The Coda to the Democrats' Drubbing
Sean Sullivan reports at
The Washington Post:
Republicans clinched their 247th U.S. House seat on Wednesday when GOP challenger Martha McSally officially unseated Rep. Ron Barber (D-Ariz.), bringing to an end the final unresolved congressional election of the midterms and handing the GOP its largest majority in the chamber since the Great Depression.
McSally's narrow win, which came after a recount, means that House Republicans will begin the 114th Congress with a 247-188 advantage over Democrats. It is the largest GOP majority since Republicans claimed 270 seats in the 1928 election.

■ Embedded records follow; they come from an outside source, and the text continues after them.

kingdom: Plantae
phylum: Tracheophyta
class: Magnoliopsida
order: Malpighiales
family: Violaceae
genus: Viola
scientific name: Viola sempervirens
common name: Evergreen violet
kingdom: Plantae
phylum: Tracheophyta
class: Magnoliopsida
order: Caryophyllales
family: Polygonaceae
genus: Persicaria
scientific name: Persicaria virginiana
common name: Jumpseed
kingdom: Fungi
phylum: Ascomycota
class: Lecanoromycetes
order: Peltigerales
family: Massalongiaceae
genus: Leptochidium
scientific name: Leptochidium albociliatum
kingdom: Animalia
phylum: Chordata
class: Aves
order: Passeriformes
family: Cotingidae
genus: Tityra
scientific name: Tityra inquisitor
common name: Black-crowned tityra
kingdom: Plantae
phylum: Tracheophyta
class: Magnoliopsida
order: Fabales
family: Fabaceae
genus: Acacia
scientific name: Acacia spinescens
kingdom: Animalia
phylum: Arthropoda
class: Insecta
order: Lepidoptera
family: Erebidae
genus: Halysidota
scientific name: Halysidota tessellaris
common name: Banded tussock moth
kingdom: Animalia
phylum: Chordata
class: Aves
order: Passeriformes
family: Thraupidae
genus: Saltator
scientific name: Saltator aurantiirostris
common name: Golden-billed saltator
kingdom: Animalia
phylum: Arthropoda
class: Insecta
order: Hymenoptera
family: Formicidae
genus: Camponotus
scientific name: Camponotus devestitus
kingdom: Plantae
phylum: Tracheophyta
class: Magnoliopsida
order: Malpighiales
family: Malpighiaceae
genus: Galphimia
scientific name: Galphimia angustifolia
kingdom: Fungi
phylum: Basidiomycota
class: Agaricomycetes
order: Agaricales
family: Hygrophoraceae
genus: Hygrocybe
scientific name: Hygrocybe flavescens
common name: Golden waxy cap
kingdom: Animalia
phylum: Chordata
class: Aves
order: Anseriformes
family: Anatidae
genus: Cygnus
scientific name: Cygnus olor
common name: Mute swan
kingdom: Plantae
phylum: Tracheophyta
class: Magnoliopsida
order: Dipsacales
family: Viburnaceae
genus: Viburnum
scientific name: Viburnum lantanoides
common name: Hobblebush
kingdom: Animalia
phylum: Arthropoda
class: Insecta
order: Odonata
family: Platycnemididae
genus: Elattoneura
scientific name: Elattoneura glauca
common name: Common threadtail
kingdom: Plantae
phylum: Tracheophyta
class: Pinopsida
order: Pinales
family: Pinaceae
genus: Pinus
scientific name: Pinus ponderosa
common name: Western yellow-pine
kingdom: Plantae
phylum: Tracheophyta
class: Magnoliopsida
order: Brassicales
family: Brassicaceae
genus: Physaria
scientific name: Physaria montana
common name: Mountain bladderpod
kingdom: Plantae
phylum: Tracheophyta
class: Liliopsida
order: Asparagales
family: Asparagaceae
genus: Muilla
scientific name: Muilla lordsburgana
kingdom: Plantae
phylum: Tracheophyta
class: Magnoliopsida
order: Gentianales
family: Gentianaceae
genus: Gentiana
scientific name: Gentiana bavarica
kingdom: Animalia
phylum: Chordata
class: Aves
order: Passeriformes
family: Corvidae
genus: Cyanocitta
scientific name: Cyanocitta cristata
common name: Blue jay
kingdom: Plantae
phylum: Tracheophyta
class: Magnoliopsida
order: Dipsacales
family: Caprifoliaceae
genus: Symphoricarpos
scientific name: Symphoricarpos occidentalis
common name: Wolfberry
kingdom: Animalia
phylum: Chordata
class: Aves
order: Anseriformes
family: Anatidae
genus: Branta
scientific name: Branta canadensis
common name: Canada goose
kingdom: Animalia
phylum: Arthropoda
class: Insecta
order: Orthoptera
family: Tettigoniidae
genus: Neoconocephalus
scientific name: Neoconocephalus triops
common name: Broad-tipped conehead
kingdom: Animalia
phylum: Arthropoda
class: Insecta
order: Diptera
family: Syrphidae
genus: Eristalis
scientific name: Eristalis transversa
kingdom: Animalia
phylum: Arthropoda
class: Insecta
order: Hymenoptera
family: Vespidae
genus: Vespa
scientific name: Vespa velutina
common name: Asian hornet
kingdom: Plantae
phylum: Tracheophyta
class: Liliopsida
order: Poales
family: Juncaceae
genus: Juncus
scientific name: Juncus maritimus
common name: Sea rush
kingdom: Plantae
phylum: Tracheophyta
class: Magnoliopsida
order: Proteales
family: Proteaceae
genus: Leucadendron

Gary Langer writes at ABC:
The number of Americans identifying themselves as Democrats has dropped to a record low in nearly 34 years of ABC News/Washington Post polls, marking the party’s challenges after its poor showing in the 2014 midterm elections. The Republican Party, by contrast, has gained sharply in popularity, if not allegiance.
Just 26 percent of Americans now identify themselves as Democrats, down from 32 percent six weeks ago to the fewest since ABC/Post polling began in 1981.
See PDF with full results, charts and tables here.
The GOP has not benefitted in terms of direct allegiance: Twenty-three percent of Americans describe themselves as Republicans, essentially unchanged from recent levels. Instead 41 percent say they’re independents, extending a six-year run as the dominant choice.
But the GOP has gained in other gauges. Forty-seven percent see it favorably overall, up by a remarkable 14 percentage points since mid-October to its best among the general public since March 2006. Forty-four percent rate the Democrats favorably – also up since the heat of the midterm elections has eased, but just by 5 points. The Republican Party’s numerical advantage in this basic measure of popularity is its first since 2002.
The Republicans in Congress, moreover, lead Barack Obama by 47-38 percent in trust to handle the economy, a clear GOP advantage on this central issue for the first time in his presidency.